▶ Records for the exercise
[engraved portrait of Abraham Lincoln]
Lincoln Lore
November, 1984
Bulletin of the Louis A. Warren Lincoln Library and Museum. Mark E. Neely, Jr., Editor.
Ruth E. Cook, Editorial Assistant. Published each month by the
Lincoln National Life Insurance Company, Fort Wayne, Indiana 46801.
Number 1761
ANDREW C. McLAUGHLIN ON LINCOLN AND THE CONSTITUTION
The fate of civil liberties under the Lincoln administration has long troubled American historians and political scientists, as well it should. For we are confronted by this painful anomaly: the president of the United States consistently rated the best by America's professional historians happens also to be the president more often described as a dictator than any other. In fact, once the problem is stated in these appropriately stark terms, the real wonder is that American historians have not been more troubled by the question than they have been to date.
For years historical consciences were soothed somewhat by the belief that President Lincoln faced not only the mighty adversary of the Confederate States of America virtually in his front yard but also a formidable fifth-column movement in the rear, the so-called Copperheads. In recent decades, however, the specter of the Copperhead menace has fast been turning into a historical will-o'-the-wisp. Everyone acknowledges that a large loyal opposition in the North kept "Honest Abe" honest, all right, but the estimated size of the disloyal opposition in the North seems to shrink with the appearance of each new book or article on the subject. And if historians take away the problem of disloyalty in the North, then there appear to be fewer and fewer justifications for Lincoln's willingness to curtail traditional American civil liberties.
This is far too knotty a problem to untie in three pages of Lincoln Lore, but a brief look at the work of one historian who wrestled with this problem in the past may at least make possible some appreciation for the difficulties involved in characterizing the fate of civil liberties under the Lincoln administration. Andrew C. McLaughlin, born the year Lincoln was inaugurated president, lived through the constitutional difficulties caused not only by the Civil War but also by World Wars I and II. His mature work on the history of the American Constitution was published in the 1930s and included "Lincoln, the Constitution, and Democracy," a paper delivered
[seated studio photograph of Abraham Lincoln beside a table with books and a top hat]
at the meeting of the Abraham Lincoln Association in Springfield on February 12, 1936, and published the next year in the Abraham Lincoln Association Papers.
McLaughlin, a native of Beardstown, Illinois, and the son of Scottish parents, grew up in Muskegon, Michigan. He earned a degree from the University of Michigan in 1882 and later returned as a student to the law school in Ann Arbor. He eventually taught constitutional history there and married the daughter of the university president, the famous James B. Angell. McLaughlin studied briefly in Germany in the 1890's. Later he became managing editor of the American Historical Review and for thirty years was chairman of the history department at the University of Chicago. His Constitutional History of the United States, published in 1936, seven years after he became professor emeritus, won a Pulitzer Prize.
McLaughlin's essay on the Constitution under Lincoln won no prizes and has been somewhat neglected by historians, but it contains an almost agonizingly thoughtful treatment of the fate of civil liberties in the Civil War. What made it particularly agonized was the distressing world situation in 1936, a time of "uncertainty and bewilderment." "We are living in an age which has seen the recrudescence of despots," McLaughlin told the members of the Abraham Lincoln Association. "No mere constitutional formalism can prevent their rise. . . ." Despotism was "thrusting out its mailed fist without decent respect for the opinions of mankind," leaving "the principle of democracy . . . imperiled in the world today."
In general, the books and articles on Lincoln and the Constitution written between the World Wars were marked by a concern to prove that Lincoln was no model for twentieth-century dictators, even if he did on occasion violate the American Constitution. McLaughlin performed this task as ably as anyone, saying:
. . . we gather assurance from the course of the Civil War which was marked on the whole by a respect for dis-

--

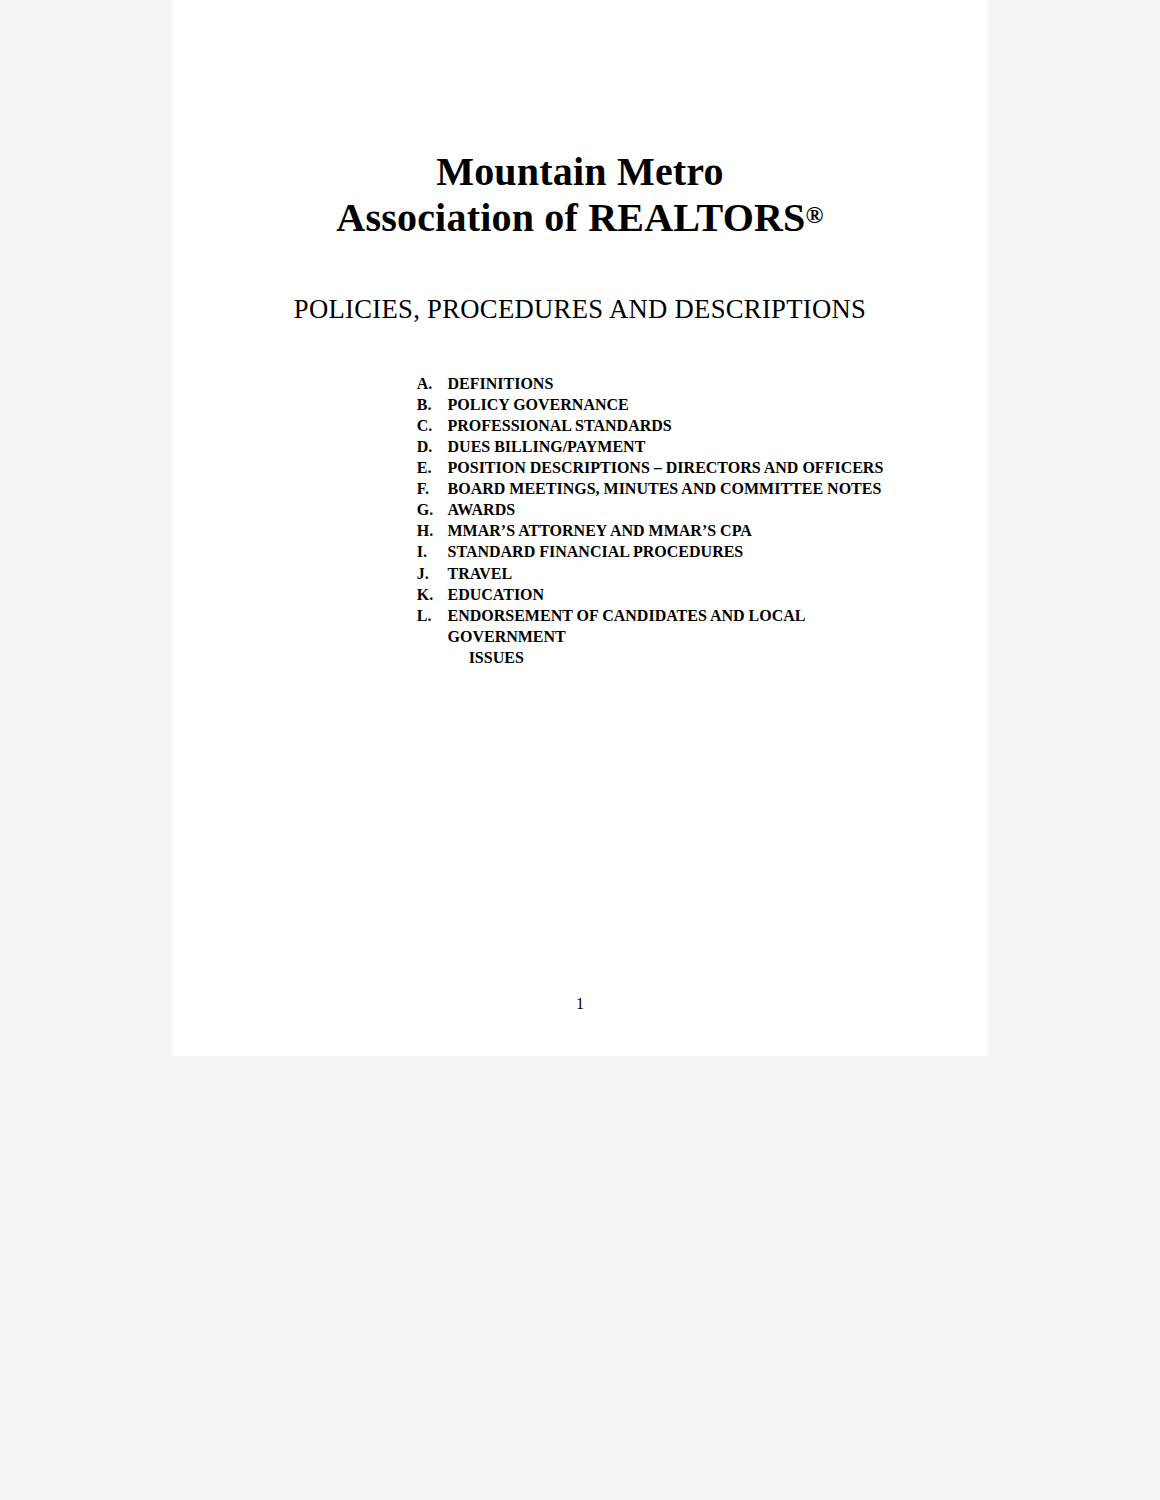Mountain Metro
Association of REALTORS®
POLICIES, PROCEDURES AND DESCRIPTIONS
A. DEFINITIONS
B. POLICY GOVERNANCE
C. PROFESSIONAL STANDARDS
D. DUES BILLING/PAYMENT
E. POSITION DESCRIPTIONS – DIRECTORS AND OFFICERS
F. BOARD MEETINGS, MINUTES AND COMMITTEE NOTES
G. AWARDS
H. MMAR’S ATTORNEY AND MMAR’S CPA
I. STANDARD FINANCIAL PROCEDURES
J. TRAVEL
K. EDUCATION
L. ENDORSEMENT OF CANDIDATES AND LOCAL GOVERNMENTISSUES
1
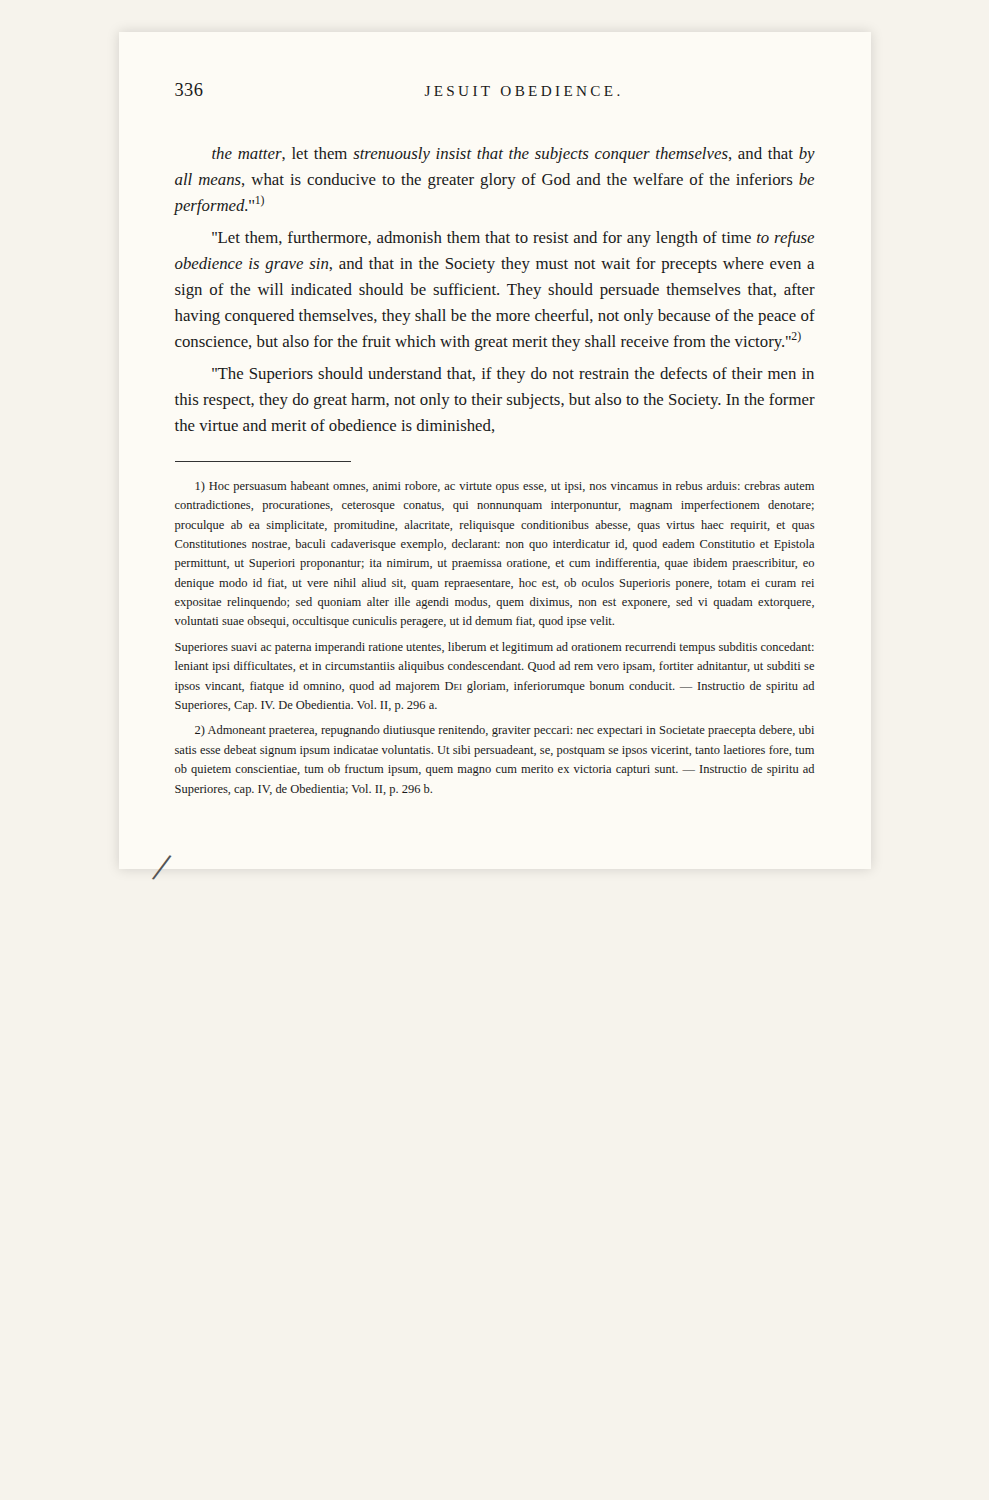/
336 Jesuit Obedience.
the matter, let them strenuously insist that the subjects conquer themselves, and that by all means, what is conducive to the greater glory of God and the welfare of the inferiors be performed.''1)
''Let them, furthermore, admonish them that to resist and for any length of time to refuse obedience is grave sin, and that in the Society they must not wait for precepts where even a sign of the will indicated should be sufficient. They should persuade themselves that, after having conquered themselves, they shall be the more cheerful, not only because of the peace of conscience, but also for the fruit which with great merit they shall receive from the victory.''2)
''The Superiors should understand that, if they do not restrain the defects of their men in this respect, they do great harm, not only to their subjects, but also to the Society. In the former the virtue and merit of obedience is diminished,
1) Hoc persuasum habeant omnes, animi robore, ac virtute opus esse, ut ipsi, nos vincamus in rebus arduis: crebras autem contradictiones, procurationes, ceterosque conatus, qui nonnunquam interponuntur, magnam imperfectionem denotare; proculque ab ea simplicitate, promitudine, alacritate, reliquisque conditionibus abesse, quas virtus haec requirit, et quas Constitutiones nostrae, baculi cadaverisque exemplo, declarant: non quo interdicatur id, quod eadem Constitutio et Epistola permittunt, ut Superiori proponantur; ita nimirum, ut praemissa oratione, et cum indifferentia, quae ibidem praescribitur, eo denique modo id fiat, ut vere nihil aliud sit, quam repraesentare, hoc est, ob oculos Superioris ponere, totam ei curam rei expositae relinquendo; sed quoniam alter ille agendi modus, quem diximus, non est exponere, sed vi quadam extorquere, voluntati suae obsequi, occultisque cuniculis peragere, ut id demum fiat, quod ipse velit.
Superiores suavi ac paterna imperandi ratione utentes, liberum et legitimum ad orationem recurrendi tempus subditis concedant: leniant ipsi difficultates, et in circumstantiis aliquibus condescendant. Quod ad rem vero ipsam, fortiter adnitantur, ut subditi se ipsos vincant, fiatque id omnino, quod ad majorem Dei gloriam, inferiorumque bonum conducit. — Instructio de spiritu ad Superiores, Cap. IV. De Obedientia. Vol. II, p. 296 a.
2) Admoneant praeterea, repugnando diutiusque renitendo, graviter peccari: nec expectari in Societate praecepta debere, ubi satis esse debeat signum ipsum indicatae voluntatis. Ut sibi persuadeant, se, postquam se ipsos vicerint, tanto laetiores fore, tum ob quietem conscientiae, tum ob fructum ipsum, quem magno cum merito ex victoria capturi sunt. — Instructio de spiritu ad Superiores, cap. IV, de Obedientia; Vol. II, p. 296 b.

--

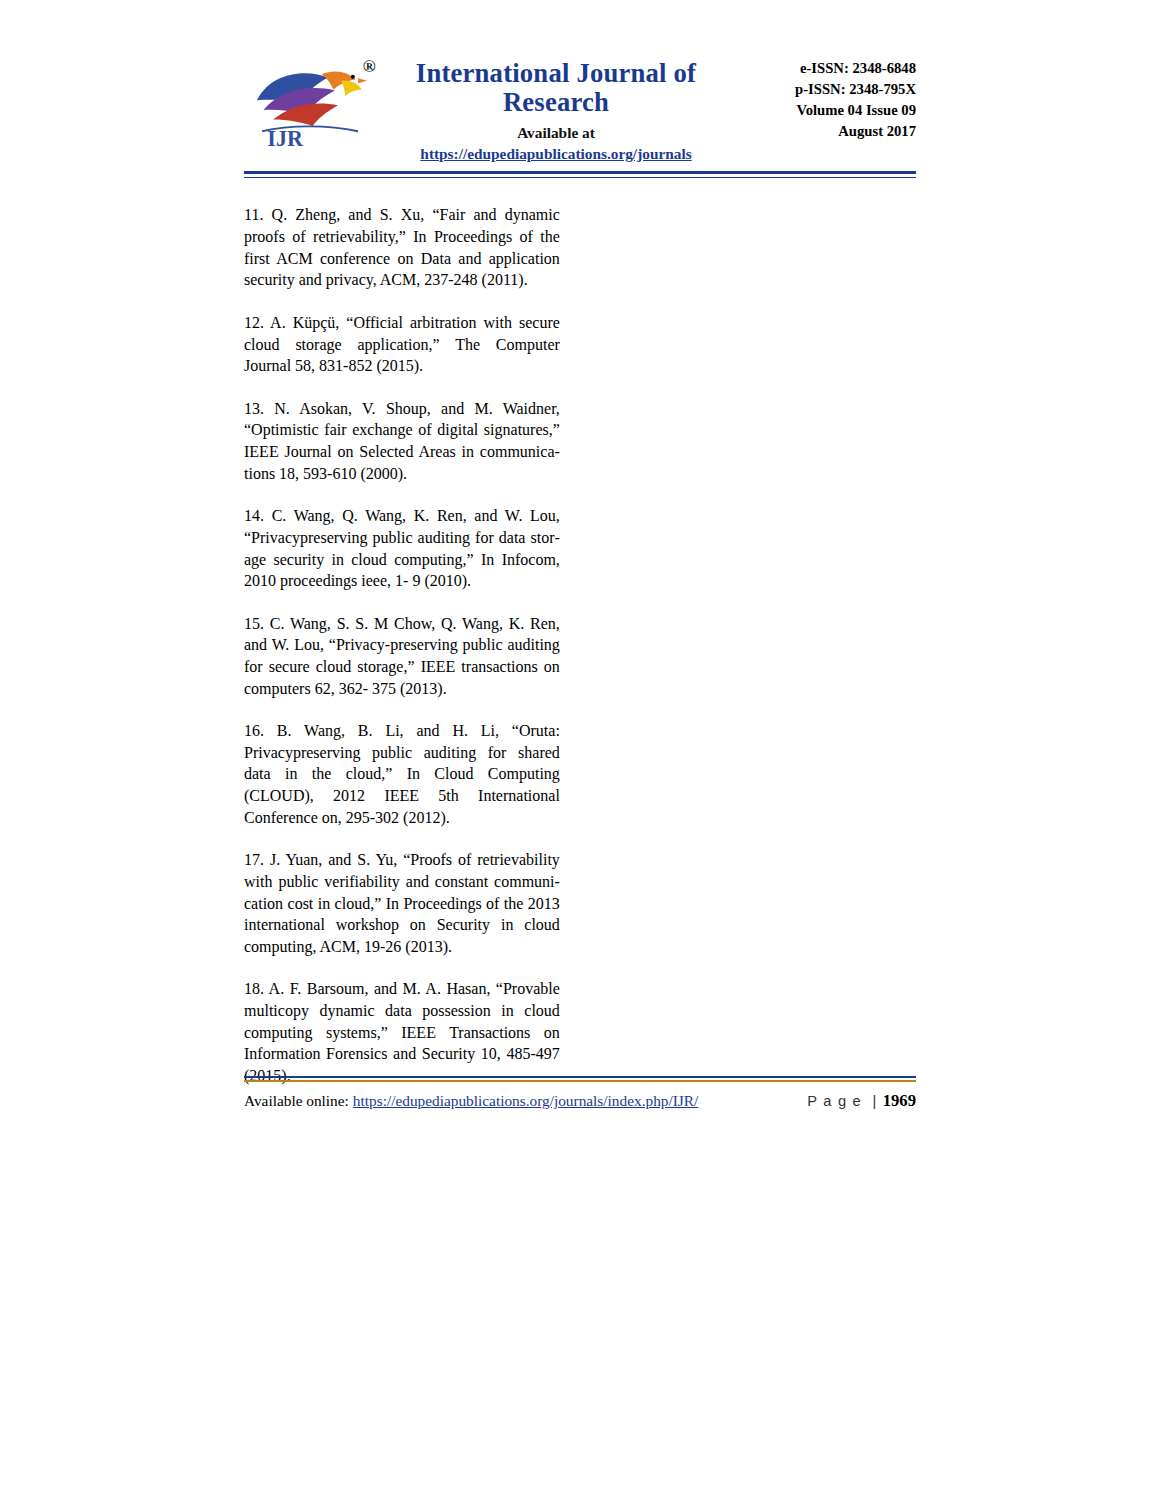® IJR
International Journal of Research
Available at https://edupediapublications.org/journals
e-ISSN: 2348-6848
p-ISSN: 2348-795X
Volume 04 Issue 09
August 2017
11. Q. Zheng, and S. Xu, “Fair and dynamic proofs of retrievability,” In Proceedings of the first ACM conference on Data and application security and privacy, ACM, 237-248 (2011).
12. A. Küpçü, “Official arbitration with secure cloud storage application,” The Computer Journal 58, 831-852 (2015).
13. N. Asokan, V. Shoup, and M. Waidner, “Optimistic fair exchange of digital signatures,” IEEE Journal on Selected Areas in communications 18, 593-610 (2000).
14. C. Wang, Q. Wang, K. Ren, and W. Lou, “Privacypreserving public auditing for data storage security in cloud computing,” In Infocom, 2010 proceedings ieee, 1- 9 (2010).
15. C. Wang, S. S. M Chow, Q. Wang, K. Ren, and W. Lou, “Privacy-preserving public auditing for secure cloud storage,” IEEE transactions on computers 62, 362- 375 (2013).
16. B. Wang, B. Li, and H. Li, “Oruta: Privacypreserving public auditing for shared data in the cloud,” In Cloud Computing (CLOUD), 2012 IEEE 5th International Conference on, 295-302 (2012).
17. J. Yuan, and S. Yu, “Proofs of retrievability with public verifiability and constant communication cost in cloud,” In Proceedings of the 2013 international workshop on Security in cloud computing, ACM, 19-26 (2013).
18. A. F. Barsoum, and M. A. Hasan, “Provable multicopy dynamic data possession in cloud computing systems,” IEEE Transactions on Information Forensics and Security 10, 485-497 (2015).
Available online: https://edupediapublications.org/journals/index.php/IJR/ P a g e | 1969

▶ Try it
The lines to copy are those in the listing that contain "Society".

▶ Problem solution
''Let them, furthermore, admonish them that to resist and for any length of time to refuse obedience is grave sin, and that in the Society they must not wait for precepts where even a sign of the will indicated should be sufficient. They should persuade themselves that, after having conquered themselves, they shall be the more cheerful, not only because of the peace of conscience, but also for the fruit which with great merit they shall receive from the victory.''2)
''The Superiors should understand that, if they do not restrain the defects of their men in this respect, they do great harm, not only to their subjects, but also to the Society. In the former the virtue and merit of obedience is diminished,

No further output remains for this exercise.